The dealer was a German company called Alte Kunste (Ancient Arts). Their yarns are dyed with plant colours, reviving the ancient craft of natural dyes. The two skeins I couldn’t resist are on the left hand side of the photo – the sock yarn in that delicious brown (called hummus) and the lace yarn in a colourway I can’t read on the label as it’s in German so I’m going to read as Summertime by the Sea.

The neon coloured yarn at the top is the second skein for the Twelfth Planets scarf project which I’ll talk more about later.

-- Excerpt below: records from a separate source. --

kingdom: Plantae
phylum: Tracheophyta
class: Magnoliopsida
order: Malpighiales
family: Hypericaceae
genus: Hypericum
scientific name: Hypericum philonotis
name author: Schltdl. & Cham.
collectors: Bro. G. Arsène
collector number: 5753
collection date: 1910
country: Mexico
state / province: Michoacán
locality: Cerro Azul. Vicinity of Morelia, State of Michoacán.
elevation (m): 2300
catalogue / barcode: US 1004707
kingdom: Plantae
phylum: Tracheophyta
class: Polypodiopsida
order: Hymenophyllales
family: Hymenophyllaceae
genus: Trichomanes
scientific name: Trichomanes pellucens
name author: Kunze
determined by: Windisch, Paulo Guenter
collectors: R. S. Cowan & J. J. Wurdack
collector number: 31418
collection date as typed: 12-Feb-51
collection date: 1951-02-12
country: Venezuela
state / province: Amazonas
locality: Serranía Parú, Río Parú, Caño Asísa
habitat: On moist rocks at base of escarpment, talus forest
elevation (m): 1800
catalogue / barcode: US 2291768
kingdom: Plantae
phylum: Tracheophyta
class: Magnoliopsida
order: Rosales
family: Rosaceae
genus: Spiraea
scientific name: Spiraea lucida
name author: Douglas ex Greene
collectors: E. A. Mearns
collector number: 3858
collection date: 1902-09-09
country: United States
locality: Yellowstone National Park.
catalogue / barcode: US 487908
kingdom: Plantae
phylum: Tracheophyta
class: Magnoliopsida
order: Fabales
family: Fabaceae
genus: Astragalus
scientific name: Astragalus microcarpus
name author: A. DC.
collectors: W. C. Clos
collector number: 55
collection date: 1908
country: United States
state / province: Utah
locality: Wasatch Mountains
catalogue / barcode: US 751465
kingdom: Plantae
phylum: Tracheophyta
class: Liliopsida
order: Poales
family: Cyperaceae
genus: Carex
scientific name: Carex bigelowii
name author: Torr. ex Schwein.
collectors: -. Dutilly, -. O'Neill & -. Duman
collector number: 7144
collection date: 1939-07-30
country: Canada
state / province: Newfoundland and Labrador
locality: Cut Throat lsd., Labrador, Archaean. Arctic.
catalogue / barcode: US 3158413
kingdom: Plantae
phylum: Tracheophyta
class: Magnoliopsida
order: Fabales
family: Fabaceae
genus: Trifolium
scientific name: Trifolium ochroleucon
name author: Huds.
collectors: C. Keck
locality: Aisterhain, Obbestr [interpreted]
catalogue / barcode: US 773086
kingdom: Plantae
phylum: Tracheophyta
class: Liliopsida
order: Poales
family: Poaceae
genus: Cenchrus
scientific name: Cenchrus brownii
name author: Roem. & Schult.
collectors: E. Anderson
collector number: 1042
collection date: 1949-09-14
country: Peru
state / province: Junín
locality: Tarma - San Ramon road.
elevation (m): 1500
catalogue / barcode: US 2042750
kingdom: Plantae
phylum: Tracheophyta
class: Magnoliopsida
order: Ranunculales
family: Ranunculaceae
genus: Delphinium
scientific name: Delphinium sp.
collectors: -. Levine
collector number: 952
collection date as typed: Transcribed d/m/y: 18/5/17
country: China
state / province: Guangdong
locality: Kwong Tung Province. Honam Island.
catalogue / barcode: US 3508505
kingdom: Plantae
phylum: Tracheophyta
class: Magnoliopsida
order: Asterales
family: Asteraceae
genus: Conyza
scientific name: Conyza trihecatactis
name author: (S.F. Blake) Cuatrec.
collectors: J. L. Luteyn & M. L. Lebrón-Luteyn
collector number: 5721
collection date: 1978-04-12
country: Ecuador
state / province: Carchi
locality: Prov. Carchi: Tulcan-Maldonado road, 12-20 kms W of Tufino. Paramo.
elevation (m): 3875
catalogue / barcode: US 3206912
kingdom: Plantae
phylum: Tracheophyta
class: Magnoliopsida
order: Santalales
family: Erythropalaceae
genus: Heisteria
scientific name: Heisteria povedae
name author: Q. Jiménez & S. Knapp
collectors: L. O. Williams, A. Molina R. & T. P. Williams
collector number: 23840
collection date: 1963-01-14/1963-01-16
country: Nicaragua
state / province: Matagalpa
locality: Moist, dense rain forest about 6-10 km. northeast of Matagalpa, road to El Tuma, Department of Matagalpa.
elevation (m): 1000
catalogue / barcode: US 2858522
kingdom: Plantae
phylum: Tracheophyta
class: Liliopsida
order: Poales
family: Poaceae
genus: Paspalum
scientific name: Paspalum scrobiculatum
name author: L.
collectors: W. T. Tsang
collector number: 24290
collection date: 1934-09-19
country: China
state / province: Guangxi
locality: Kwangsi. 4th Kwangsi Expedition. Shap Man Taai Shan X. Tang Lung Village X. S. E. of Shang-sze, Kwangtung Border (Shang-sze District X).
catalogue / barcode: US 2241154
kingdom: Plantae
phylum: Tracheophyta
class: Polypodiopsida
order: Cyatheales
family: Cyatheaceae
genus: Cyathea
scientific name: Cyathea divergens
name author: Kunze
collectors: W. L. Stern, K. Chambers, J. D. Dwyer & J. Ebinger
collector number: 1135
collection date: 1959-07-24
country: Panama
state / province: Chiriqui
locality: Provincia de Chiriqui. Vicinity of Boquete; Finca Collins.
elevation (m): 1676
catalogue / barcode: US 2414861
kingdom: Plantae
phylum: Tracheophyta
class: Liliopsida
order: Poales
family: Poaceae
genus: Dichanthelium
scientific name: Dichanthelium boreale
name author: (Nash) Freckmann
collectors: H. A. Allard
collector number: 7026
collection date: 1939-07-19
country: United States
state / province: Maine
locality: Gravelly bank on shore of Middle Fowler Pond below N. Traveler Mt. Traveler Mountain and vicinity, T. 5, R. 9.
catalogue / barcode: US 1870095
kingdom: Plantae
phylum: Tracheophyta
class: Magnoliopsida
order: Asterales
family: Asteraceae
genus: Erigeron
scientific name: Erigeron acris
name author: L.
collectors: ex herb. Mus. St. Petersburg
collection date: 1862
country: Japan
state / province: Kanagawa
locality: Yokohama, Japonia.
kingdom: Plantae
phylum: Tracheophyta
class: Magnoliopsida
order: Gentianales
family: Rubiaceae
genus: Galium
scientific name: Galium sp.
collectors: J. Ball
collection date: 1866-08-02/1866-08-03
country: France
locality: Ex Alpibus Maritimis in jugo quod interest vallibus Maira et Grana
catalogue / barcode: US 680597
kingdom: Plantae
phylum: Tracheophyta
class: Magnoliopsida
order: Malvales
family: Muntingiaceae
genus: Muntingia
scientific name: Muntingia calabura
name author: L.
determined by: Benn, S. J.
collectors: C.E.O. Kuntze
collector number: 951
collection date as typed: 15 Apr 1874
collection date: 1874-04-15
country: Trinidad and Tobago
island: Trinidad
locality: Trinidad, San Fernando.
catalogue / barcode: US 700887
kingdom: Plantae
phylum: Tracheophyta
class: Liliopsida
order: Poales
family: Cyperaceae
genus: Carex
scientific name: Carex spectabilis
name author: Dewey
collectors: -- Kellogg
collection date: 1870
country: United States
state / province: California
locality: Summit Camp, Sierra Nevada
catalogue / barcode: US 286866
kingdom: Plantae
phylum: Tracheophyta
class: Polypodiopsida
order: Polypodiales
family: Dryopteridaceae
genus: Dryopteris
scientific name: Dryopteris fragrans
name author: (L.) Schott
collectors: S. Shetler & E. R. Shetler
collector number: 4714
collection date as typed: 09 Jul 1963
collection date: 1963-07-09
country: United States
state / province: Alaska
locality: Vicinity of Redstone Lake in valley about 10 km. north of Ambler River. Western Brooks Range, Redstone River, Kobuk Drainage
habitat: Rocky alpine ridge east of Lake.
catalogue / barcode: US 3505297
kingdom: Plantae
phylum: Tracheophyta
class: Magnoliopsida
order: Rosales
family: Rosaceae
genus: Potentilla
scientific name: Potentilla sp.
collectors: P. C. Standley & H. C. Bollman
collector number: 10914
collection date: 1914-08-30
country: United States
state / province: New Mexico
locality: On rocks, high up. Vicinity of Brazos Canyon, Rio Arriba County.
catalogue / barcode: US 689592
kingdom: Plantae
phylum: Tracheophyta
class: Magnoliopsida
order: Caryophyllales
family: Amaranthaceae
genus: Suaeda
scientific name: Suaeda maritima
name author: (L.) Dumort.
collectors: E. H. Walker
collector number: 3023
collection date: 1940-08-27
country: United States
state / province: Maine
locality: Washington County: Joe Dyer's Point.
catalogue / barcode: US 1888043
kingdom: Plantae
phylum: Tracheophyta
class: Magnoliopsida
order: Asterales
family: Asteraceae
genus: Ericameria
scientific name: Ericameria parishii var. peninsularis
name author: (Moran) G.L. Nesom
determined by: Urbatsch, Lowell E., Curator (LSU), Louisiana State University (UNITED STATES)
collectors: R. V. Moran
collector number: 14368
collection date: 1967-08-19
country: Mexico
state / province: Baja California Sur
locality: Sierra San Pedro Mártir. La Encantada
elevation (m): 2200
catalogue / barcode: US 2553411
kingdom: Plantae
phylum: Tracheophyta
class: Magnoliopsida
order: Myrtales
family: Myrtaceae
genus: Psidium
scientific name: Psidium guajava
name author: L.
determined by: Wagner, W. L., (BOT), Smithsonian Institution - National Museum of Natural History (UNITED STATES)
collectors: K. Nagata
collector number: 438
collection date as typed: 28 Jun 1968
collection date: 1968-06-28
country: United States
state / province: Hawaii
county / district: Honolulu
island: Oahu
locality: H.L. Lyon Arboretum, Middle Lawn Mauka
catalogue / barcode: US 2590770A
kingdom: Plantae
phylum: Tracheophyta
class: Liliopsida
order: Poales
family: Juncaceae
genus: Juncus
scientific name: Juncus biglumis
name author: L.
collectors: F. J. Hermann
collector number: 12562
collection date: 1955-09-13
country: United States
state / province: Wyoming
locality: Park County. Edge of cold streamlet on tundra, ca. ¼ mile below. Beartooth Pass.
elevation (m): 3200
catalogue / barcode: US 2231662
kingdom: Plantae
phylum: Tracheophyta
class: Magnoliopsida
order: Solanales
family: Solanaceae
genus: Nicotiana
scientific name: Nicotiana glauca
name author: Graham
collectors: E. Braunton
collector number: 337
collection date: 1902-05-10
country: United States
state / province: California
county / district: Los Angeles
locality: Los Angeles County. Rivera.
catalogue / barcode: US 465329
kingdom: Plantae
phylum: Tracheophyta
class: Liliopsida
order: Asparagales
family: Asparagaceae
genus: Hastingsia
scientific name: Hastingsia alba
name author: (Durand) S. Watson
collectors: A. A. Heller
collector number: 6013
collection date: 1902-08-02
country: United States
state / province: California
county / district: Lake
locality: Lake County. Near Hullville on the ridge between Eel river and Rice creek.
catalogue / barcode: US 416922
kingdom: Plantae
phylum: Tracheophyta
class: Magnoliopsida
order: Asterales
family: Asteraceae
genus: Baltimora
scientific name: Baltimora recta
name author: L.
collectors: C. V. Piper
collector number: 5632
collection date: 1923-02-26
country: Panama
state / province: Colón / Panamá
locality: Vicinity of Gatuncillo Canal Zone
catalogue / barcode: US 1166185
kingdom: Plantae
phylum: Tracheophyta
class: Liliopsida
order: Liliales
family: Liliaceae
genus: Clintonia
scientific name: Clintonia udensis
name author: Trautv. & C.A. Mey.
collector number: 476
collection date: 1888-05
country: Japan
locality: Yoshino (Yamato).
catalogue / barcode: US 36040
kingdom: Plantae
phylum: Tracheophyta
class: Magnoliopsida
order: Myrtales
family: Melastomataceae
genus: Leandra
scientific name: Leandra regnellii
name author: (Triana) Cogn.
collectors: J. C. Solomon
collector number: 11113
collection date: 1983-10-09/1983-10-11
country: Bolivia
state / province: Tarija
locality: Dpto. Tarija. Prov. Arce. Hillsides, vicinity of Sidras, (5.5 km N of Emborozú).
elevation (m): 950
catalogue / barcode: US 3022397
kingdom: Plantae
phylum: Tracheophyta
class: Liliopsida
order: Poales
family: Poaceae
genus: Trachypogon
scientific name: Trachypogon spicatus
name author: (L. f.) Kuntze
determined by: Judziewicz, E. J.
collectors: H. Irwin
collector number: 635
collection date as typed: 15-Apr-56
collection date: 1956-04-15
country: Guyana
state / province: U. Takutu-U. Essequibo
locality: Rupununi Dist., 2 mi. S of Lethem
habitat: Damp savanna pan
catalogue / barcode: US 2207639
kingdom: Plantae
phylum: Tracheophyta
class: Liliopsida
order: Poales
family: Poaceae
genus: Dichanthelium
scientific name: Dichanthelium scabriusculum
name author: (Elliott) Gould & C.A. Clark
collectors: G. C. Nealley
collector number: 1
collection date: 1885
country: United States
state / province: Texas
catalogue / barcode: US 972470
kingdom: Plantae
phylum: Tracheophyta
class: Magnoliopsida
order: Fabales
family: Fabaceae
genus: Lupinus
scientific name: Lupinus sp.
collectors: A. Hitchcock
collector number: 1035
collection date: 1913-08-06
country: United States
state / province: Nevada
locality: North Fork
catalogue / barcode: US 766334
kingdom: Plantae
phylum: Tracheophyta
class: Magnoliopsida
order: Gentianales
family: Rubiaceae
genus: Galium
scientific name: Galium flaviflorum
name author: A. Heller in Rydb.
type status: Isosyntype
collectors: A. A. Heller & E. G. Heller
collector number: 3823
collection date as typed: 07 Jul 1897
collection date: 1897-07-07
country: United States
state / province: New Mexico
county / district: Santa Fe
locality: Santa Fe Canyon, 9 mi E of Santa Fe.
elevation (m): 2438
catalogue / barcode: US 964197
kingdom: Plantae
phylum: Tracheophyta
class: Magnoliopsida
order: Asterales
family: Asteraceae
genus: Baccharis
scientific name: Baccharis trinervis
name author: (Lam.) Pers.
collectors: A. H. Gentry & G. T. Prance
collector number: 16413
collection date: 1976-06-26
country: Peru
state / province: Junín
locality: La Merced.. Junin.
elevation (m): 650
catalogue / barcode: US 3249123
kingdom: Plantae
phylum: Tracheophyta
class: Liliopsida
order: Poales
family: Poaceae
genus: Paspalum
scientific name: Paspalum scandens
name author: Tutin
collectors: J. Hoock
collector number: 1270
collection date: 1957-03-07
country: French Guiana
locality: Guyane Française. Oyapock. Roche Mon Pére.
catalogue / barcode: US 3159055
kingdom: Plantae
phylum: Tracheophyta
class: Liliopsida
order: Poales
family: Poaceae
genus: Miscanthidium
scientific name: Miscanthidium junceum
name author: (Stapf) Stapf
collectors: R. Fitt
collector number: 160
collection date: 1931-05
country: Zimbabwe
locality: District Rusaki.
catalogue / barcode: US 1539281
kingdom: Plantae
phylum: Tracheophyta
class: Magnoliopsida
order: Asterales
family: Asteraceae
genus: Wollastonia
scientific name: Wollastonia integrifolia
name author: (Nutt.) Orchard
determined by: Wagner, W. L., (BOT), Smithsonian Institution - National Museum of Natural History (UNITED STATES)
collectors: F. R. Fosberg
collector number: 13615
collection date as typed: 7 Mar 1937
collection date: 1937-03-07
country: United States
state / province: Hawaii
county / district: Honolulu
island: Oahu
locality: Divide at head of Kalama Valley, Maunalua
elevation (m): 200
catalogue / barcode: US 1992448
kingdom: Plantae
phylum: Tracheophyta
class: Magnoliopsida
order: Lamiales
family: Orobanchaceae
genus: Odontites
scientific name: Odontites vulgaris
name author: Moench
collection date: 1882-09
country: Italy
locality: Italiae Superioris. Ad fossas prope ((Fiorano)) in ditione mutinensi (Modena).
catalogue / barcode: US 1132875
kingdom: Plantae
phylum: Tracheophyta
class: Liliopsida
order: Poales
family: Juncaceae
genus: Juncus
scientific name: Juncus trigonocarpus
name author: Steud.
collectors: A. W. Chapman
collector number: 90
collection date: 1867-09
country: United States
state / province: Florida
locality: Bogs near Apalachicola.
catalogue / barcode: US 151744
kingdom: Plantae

The other yarns I picked up in London when I made my pilgrimage to a shop I’ve heard about a lot for many years – Loop. It is in Islington and well worth tracking down. It’s not a big shop and I walked straight past it the first time. They have a really lovely range of yarns (colours and also companies) and you choose what you like and they go find out if they have the number of skeins you need. They also had a really nice range of books. I bought a baby garments book and then picked the grey yarn above for a baby cable knit jumper I want to knit next for M. That’s Cascade 220 which I’ve never seen in real life before and wasn’t really what I was expecting. I also grabbed those two purples in a Just Coz way because they are divine to touch – the uncommon thread in Lush Worsted (merino wool and cashmere and nylon). The darker purple is called Lila and the light one Into Dust. I have no idea what I will do with them (they are 100g and 212m each). So so pretty. I also might have grabbed two Unicorn Tails from MadeleineTosh because reasons.

I found the best coffee I came across in London in the same street as Loop – The Coffeeworks Project. The best flat white I’ve had in a month, for sure.